*What this task involves*
Reading the listing that follows, count the lines where "type" appears, and answer with only that count.

*Extracted entries*
..........

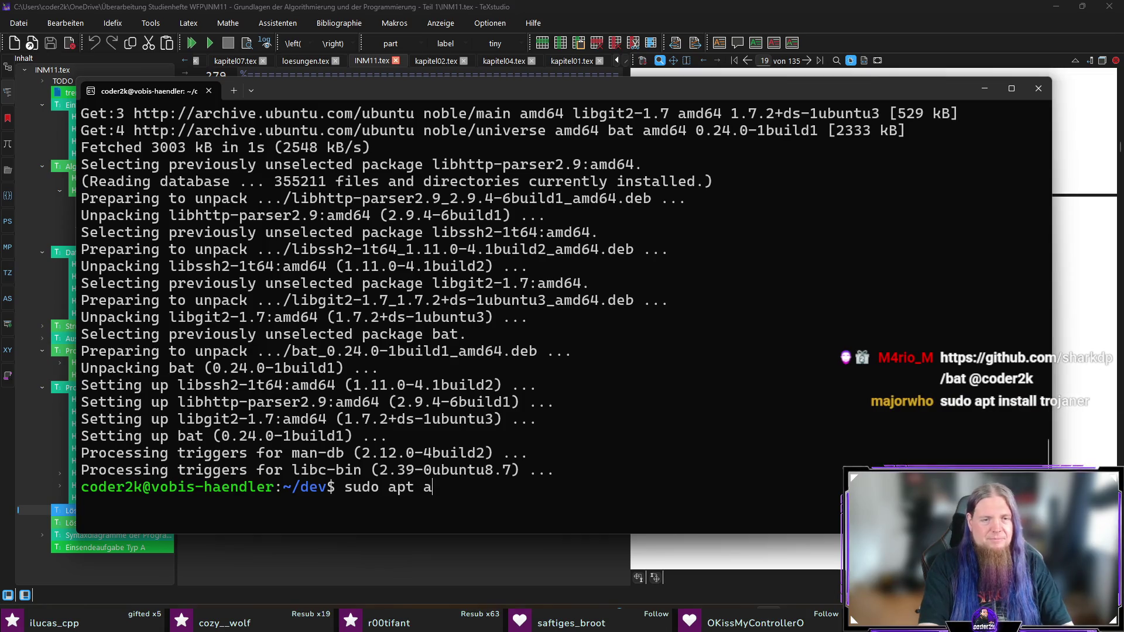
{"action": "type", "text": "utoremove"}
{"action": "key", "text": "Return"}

..........

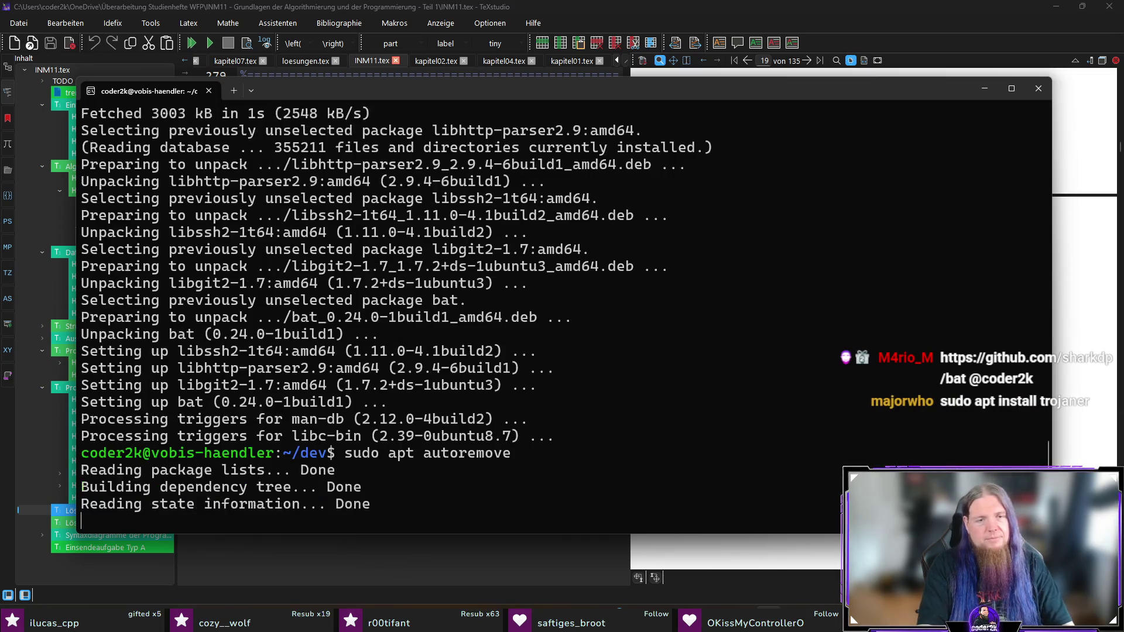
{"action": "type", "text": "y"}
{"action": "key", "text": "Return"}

..........

*Task output*
2